---- DATA SECTION

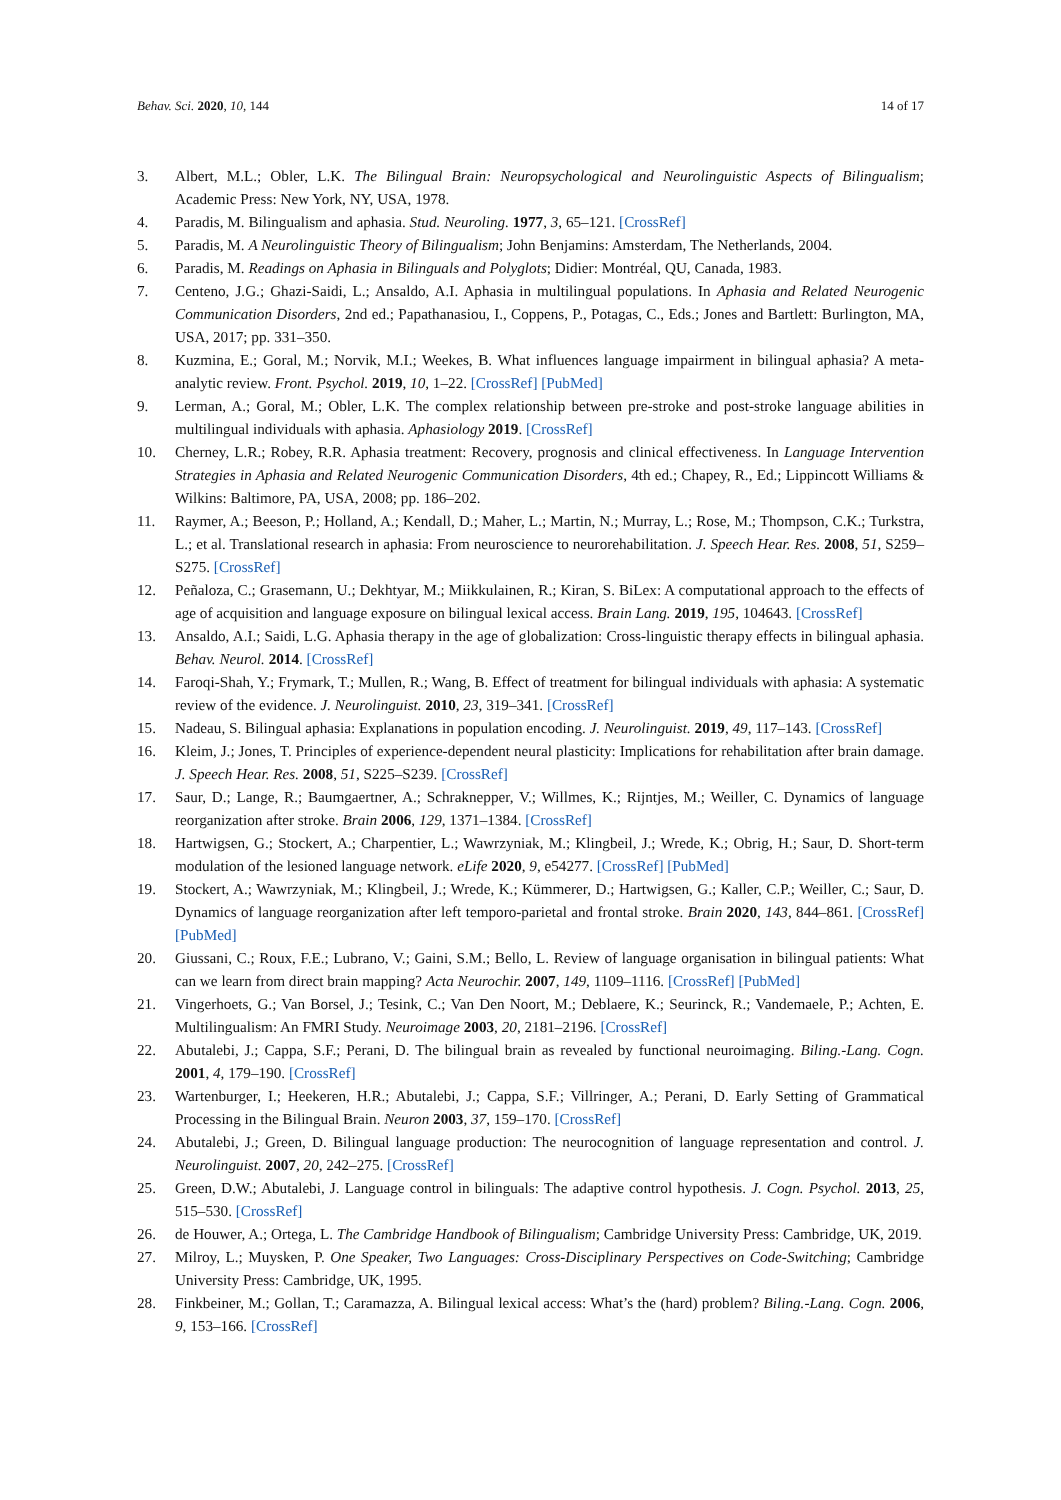Behav. Sci. 2020, 10, 144 14 of 17
3. Albert, M.L.; Obler, L.K. The Bilingual Brain: Neuropsychological and Neurolinguistic Aspects of Bilingualism; Academic Press: New York, NY, USA, 1978.
4. Paradis, M. Bilingualism and aphasia. Stud. Neuroling. 1977, 3, 65–121. [CrossRef]
5. Paradis, M. A Neurolinguistic Theory of Bilingualism; John Benjamins: Amsterdam, The Netherlands, 2004.
6. Paradis, M. Readings on Aphasia in Bilinguals and Polyglots; Didier: Montréal, QU, Canada, 1983.
7. Centeno, J.G.; Ghazi-Saidi, L.; Ansaldo, A.I. Aphasia in multilingual populations. In Aphasia and Related Neurogenic Communication Disorders, 2nd ed.; Papathanasiou, I., Coppens, P., Potagas, C., Eds.; Jones and Bartlett: Burlington, MA, USA, 2017; pp. 331–350.
8. Kuzmina, E.; Goral, M.; Norvik, M.I.; Weekes, B. What influences language impairment in bilingual aphasia? A meta-analytic review. Front. Psychol. 2019, 10, 1–22. [CrossRef] [PubMed]
9. Lerman, A.; Goral, M.; Obler, L.K. The complex relationship between pre-stroke and post-stroke language abilities in multilingual individuals with aphasia. Aphasiology 2019. [CrossRef]
10. Cherney, L.R.; Robey, R.R. Aphasia treatment: Recovery, prognosis and clinical effectiveness. In Language Intervention Strategies in Aphasia and Related Neurogenic Communication Disorders, 4th ed.; Chapey, R., Ed.; Lippincott Williams & Wilkins: Baltimore, PA, USA, 2008; pp. 186–202.
11. Raymer, A.; Beeson, P.; Holland, A.; Kendall, D.; Maher, L.; Martin, N.; Murray, L.; Rose, M.; Thompson, C.K.; Turkstra, L.; et al. Translational research in aphasia: From neuroscience to neurorehabilitation. J. Speech Hear. Res. 2008, 51, S259–S275. [CrossRef]
12. Peñaloza, C.; Grasemann, U.; Dekhtyar, M.; Miikkulainen, R.; Kiran, S. BiLex: A computational approach to the effects of age of acquisition and language exposure on bilingual lexical access. Brain Lang. 2019, 195, 104643. [CrossRef]
13. Ansaldo, A.I.; Saidi, L.G. Aphasia therapy in the age of globalization: Cross-linguistic therapy effects in bilingual aphasia. Behav. Neurol. 2014. [CrossRef]
14. Faroqi-Shah, Y.; Frymark, T.; Mullen, R.; Wang, B. Effect of treatment for bilingual individuals with aphasia: A systematic review of the evidence. J. Neurolinguist. 2010, 23, 319–341. [CrossRef]
15. Nadeau, S. Bilingual aphasia: Explanations in population encoding. J. Neurolinguist. 2019, 49, 117–143. [CrossRef]
16. Kleim, J.; Jones, T. Principles of experience-dependent neural plasticity: Implications for rehabilitation after brain damage. J. Speech Hear. Res. 2008, 51, S225–S239. [CrossRef]
17. Saur, D.; Lange, R.; Baumgaertner, A.; Schraknepper, V.; Willmes, K.; Rijntjes, M.; Weiller, C. Dynamics of language reorganization after stroke. Brain 2006, 129, 1371–1384. [CrossRef]
18. Hartwigsen, G.; Stockert, A.; Charpentier, L.; Wawrzyniak, M.; Klingbeil, J.; Wrede, K.; Obrig, H.; Saur, D. Short-term modulation of the lesioned language network. eLife 2020, 9, e54277. [CrossRef] [PubMed]
19. Stockert, A.; Wawrzyniak, M.; Klingbeil, J.; Wrede, K.; Kümmerer, D.; Hartwigsen, G.; Kaller, C.P.; Weiller, C.; Saur, D. Dynamics of language reorganization after left temporo-parietal and frontal stroke. Brain 2020, 143, 844–861. [CrossRef] [PubMed]
20. Giussani, C.; Roux, F.E.; Lubrano, V.; Gaini, S.M.; Bello, L. Review of language organisation in bilingual patients: What can we learn from direct brain mapping? Acta Neurochir. 2007, 149, 1109–1116. [CrossRef] [PubMed]
21. Vingerhoets, G.; Van Borsel, J.; Tesink, C.; Van Den Noort, M.; Deblaere, K.; Seurinck, R.; Vandemaele, P.; Achten, E. Multilingualism: An FMRI Study. Neuroimage 2003, 20, 2181–2196. [CrossRef]
22. Abutalebi, J.; Cappa, S.F.; Perani, D. The bilingual brain as revealed by functional neuroimaging. Biling.-Lang. Cogn. 2001, 4, 179–190. [CrossRef]
23. Wartenburger, I.; Heekeren, H.R.; Abutalebi, J.; Cappa, S.F.; Villringer, A.; Perani, D. Early Setting of Grammatical Processing in the Bilingual Brain. Neuron 2003, 37, 159–170. [CrossRef]
24. Abutalebi, J.; Green, D. Bilingual language production: The neurocognition of language representation and control. J. Neurolinguist. 2007, 20, 242–275. [CrossRef]
25. Green, D.W.; Abutalebi, J. Language control in bilinguals: The adaptive control hypothesis. J. Cogn. Psychol. 2013, 25, 515–530. [CrossRef]
26. de Houwer, A.; Ortega, L. The Cambridge Handbook of Bilingualism; Cambridge University Press: Cambridge, UK, 2019.
27. Milroy, L.; Muysken, P. One Speaker, Two Languages: Cross-Disciplinary Perspectives on Code-Switching; Cambridge University Press: Cambridge, UK, 1995.
28. Finkbeiner, M.; Gollan, T.; Caramazza, A. Bilingual lexical access: What’s the (hard) problem? Biling.-Lang. Cogn. 2006, 9, 153–166. [CrossRef]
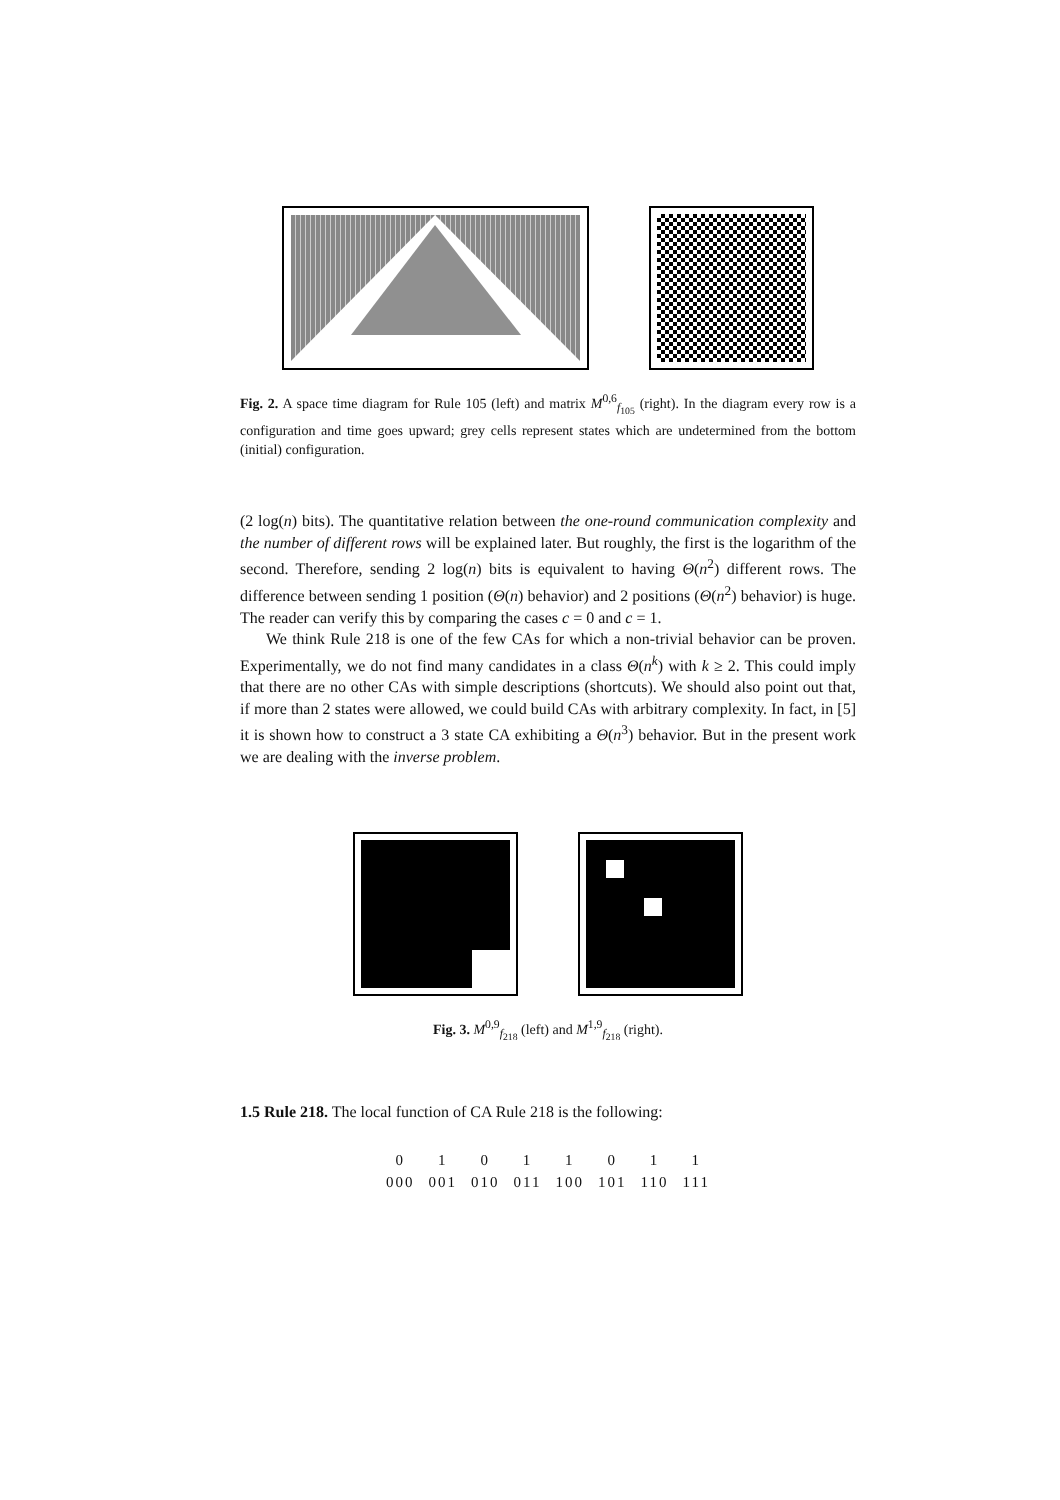Fig. 2. A space time diagram for Rule 105 (left) and matrix M<sup>0,6</sup><sub>f<sub>105</sub></sub> (right). In the diagram every row is a configuration and time goes upward; grey cells represent states which are undetermined from the bottom (initial) configuration.
(2 log(n) bits). The quantitative relation between the one-round communication complexity and the number of different rows will be explained later. But roughly, the first is the logarithm of the second. Therefore, sending 2 log(n) bits is equivalent to having Θ(n<sup>2</sup>) different rows. The difference between sending 1 position (Θ(n) behavior) and 2 positions (Θ(n<sup>2</sup>) behavior) is huge. The reader can verify this by comparing the cases c = 0 and c = 1.
We think Rule 218 is one of the few CAs for which a non-trivial behavior can be proven. Experimentally, we do not find many candidates in a class Θ(n<sup>k</sup>) with k ≥ 2. This could imply that there are no other CAs with simple descriptions (shortcuts). We should also point out that, if more than 2 states were allowed, we could build CAs with arbitrary complexity. In fact, in [5] it is shown how to construct a 3 state CA exhibiting a Θ(n<sup>3</sup>) behavior. But in the present work we are dealing with the inverse problem.
Fig. 3. M<sup>0,9</sup><sub>f<sub>218</sub></sub> (left) and M<sup>1,9</sup><sub>f<sub>218</sub></sub> (right).
1.5 Rule 218. The local function of CA Rule 218 is the following:
| 0 | 1 | 0 | 1 | 1 | 0 | 1 | 1 |
| 000 | 001 | 010 | 011 | 100 | 101 | 110 | 111 |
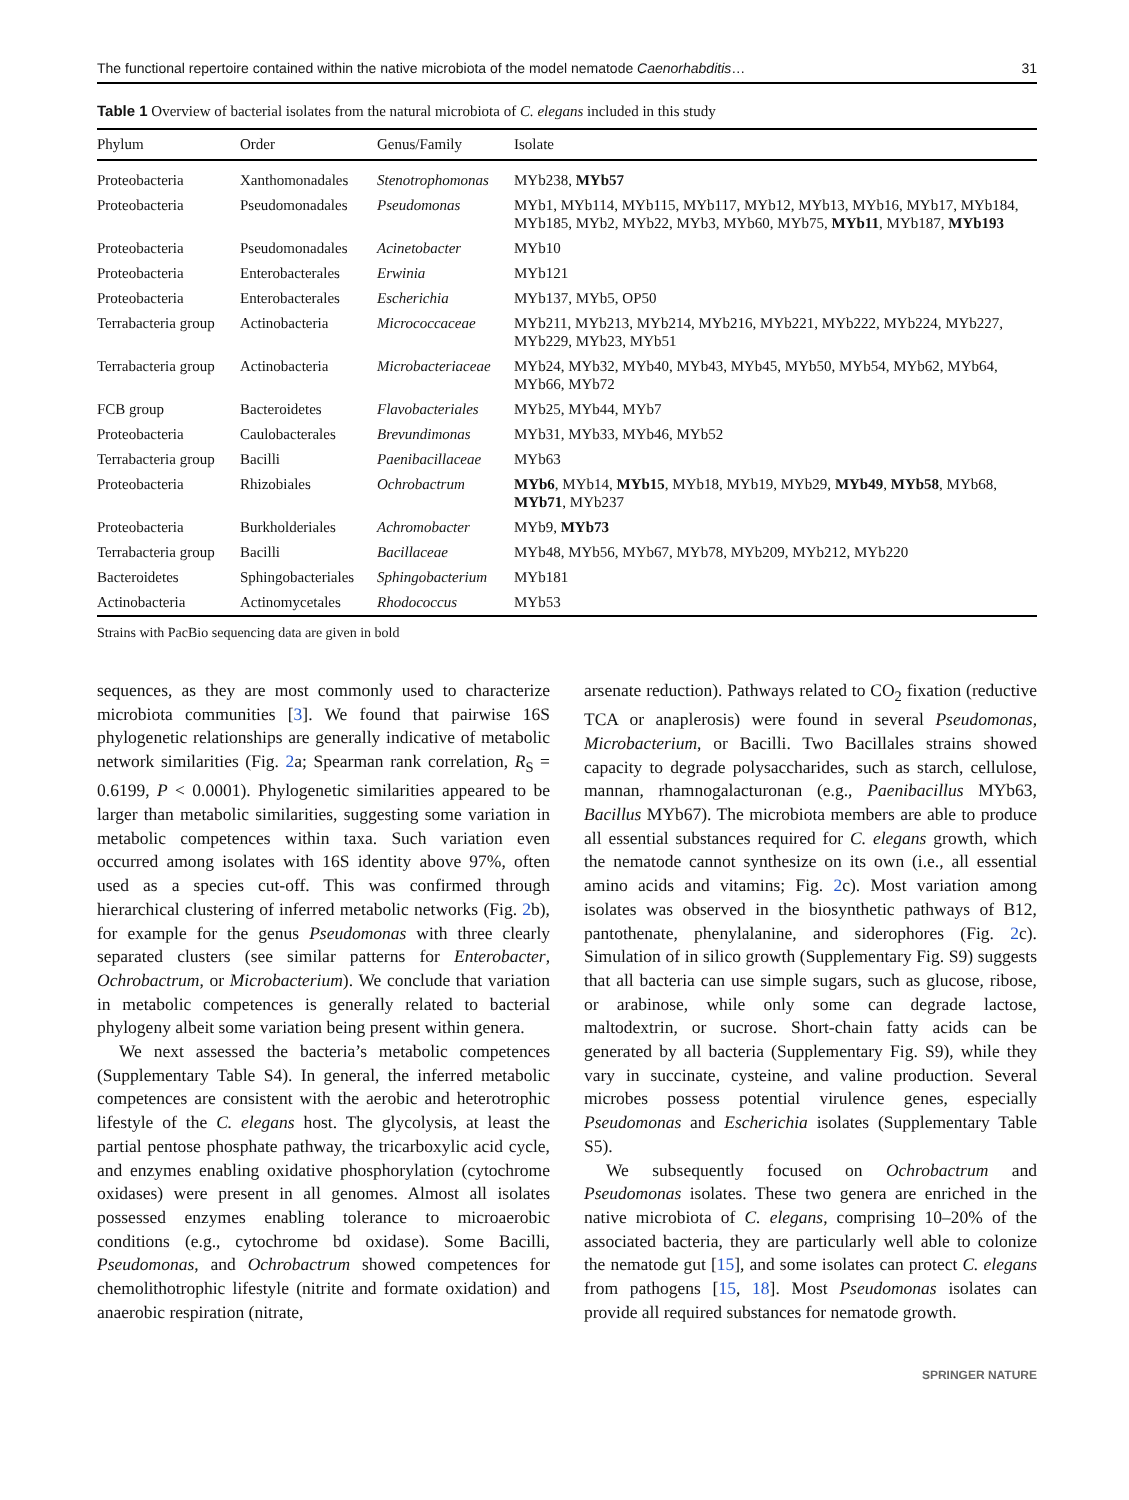The functional repertoire contained within the native microbiota of the model nematode Caenorhabditis… 31
Table 1 Overview of bacterial isolates from the natural microbiota of C. elegans included in this study
| Phylum | Order | Genus/Family | Isolate |
| --- | --- | --- | --- |
| Proteobacteria | Xanthomonadales | Stenotrophomonas | MYb238, MYb57 |
| Proteobacteria | Pseudomonadales | Pseudomonas | MYb1, MYb114, MYb115, MYb117, MYb12, MYb13, MYb16, MYb17, MYb184, MYb185, MYb2, MYb22, MYb3, MYb60, MYb75, MYb11 , MYb187, MYb193 |
| Proteobacteria | Pseudomonadales | Acinetobacter | MYb10 |
| Proteobacteria | Enterobacterales | Erwinia | MYb121 |
| Proteobacteria | Enterobacterales | Escherichia | MYb137, MYb5, OP50 |
| Terrabacteria group | Actinobacteria | Micrococcaceae | MYb211, MYb213, MYb214, MYb216, MYb221, MYb222, MYb224, MYb227, MYb229, MYb23, MYb51 |
| Terrabacteria group | Actinobacteria | Microbacteriaceae | MYb24, MYb32, MYb40, MYb43, MYb45, MYb50, MYb54, MYb62, MYb64, MYb66, MYb72 |
| FCB group | Bacteroidetes | Flavobacteriales | MYb25, MYb44, MYb7 |
| Proteobacteria | Caulobacterales | Brevundimonas | MYb31, MYb33, MYb46, MYb52 |
| Terrabacteria group | Bacilli | Paenibacillaceae | MYb63 |
| Proteobacteria | Rhizobiales | Ochrobactrum | MYb6 , MYb14, MYb15 , MYb18, MYb19, MYb29, MYb49 , MYb58 , MYb68, MYb71 , MYb237 |
| Proteobacteria | Burkholderiales | Achromobacter | MYb9, MYb73 |
| Terrabacteria group | Bacilli | Bacillaceae | MYb48, MYb56, MYb67, MYb78, MYb209, MYb212, MYb220 |
| Bacteroidetes | Sphingobacteriales | Sphingobacterium | MYb181 |
| Actinobacteria | Actinomycetales | Rhodococcus | MYb53 |
Strains with PacBio sequencing data are given in bold
sequences, as they are most commonly used to characterize microbiota communities [3]. We found that pairwise 16S phylogenetic relationships are generally indicative of metabolic network similarities (Fig. 2a; Spearman rank correlation, R<sub>S</sub> = 0.6199, P < 0.0001). Phylogenetic similarities appeared to be larger than metabolic similarities, suggesting some variation in metabolic competences within taxa. Such variation even occurred among isolates with 16S identity above 97%, often used as a species cut-off. This was confirmed through hierarchical clustering of inferred metabolic networks (Fig. 2b), for example for the genus Pseudomonas with three clearly separated clusters (see similar patterns for Enterobacter, Ochrobactrum, or Microbacterium). We conclude that variation in metabolic competences is generally related to bacterial phylogeny albeit some variation being present within genera.
We next assessed the bacteria’s metabolic competences (Supplementary Table S4). In general, the inferred metabolic competences are consistent with the aerobic and heterotrophic lifestyle of the C. elegans host. The glycolysis, at least the partial pentose phosphate pathway, the tricarboxylic acid cycle, and enzymes enabling oxidative phosphorylation (cytochrome oxidases) were present in all genomes. Almost all isolates possessed enzymes enabling tolerance to microaerobic conditions (e.g., cytochrome bd oxidase). Some Bacilli, Pseudomonas, and Ochrobactrum showed competences for chemolithotrophic lifestyle (nitrite and formate oxidation) and anaerobic respiration (nitrate,
arsenate reduction). Pathways related to CO<sub>2</sub> fixation (reductive TCA or anaplerosis) were found in several Pseudomonas, Microbacterium, or Bacilli. Two Bacillales strains showed capacity to degrade polysaccharides, such as starch, cellulose, mannan, rhamnogalacturonan (e.g., Paenibacillus MYb63, Bacillus MYb67). The microbiota members are able to produce all essential substances required for C. elegans growth, which the nematode cannot synthesize on its own (i.e., all essential amino acids and vitamins; Fig. 2c). Most variation among isolates was observed in the biosynthetic pathways of B12, pantothenate, phenylalanine, and siderophores (Fig. 2c). Simulation of in silico growth (Supplementary Fig. S9) suggests that all bacteria can use simple sugars, such as glucose, ribose, or arabinose, while only some can degrade lactose, maltodextrin, or sucrose. Short-chain fatty acids can be generated by all bacteria (Supplementary Fig. S9), while they vary in succinate, cysteine, and valine production. Several microbes possess potential virulence genes, especially Pseudomonas and Escherichia isolates (Supplementary Table S5).
We subsequently focused on Ochrobactrum and Pseudomonas isolates. These two genera are enriched in the native microbiota of C. elegans, comprising 10–20% of the associated bacteria, they are particularly well able to colonize the nematode gut [15], and some isolates can protect C. elegans from pathogens [15, 18]. Most Pseudomonas isolates can provide all required substances for nematode growth.
SPRINGER NATURE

--------

## AIM OF THE EXERCISE
An exact transcription is needed of the lines from the one with "Fig. 2. A space" to the one with "(2 log(n) bits)." above, both ends included, with pictures left out.

## RESULT OF THIS TASK
Fig. 2. A space time diagram for Rule 105 (left) and matrix M<sup>0,6</sup><sub>f<sub>105</sub></sub> (right). In the diagram every row is a configuration and time goes upward; grey cells represent states which are undetermined from the bottom (initial) configuration.
(2 log(n) bits). The quantitative relation between the one-round communication complexity and the number of different rows will be explained later. But roughly, the first is the logarithm of the second. Therefore, sending 2 log(n) bits is equivalent to having Θ(n<sup>2</sup>) different rows. The difference between sending 1 position (Θ(n) behavior) and 2 positions (Θ(n<sup>2</sup>) behavior) is huge. The reader can verify this by comparing the cases c = 0 and c = 1.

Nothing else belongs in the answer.